News Americas, UNITED NATIONS, NY, Fri. Jan. 25, 2013: Latin America witnessed positive growth in Foreign Direct Investment in 2012, the UN Conference on Trade and Development said this week.
The Global Investment Trends Monitor, published by UNCTAD, said Latin America saw an uptick from 2011, with the strongest investment rise being in South America. UNCTAD said this was due to the sub-region’s economic buoyancy, leading to a significant number of market seeking investments and the persistent strength of commodity prices, which continue to encourage investments in the extractive industries, particularly in Chile, Peru and Colombia.
Inflows also registered strong growth in Argentina. FDI to Brazil slowed but remained robust, confirming the country’s primacy as the leading investment destination in the region, accounting for 28 percent of the total.
FDI flows to Central America, however, decreased mainly as the result of a decline in Mexico. The report did not take into account FDI flows to the Caribbean.
Globally, FDI flows reached their lowest level of just slightly over $1.2 trillion. FDI inflows to developing Asia fell by 9.5 percent as a result of declines across most sub-regions and major economies, including China, Hong Kong (China), India, the Republic of Korea, Singapore and Turkey.
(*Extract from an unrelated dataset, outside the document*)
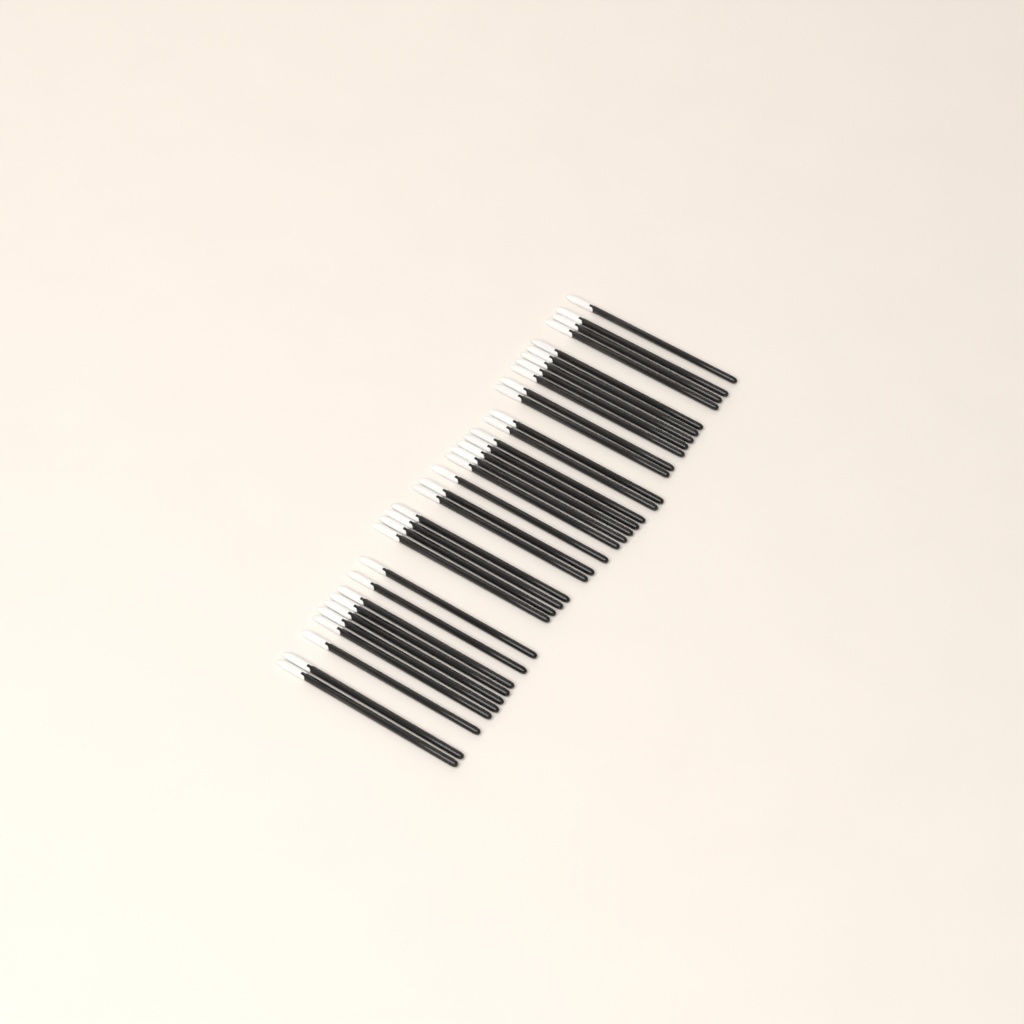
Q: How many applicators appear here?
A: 35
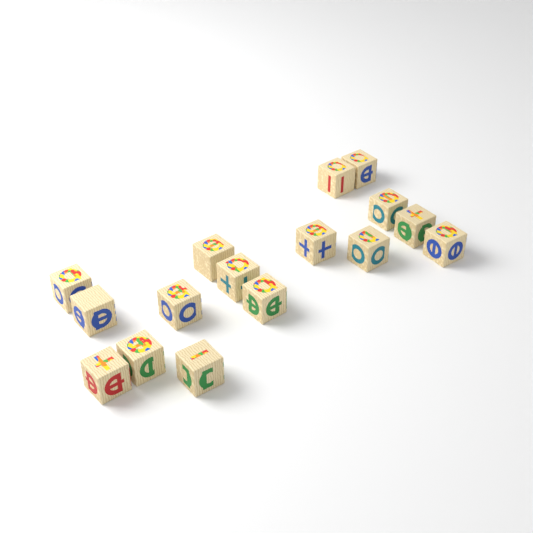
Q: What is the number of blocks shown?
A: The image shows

However, 2012 inflows to Asia were still at the second highest level recorded, accounting for 59 percent of FDI flows to developing countries.
FDI flows to Africa rose in 2012. Flows to North Africa reversed their downward trend, as Egypt
Saw a rebound of investment from European investors. Angola – an important holder of FDI stock in Africa – posted lower divestments in 2012 compared with 2010 and 2011 while positive growth of FDI flows to South Africa contributed to a rise in inward FDI flows to Southern Africa.
“We thought it was a healthy, steady recovery and now we feel that it will take longer than we expected for the recovery of FDI,” said James Zhan, Director of UNCTAD’s Division on Investment and Enterprise, who added there was “cautious optimism” for this year and next.
But he predicted that this year, global FDI may grow by around 7 to 8 per cent and in 2014 something like 17 per cent.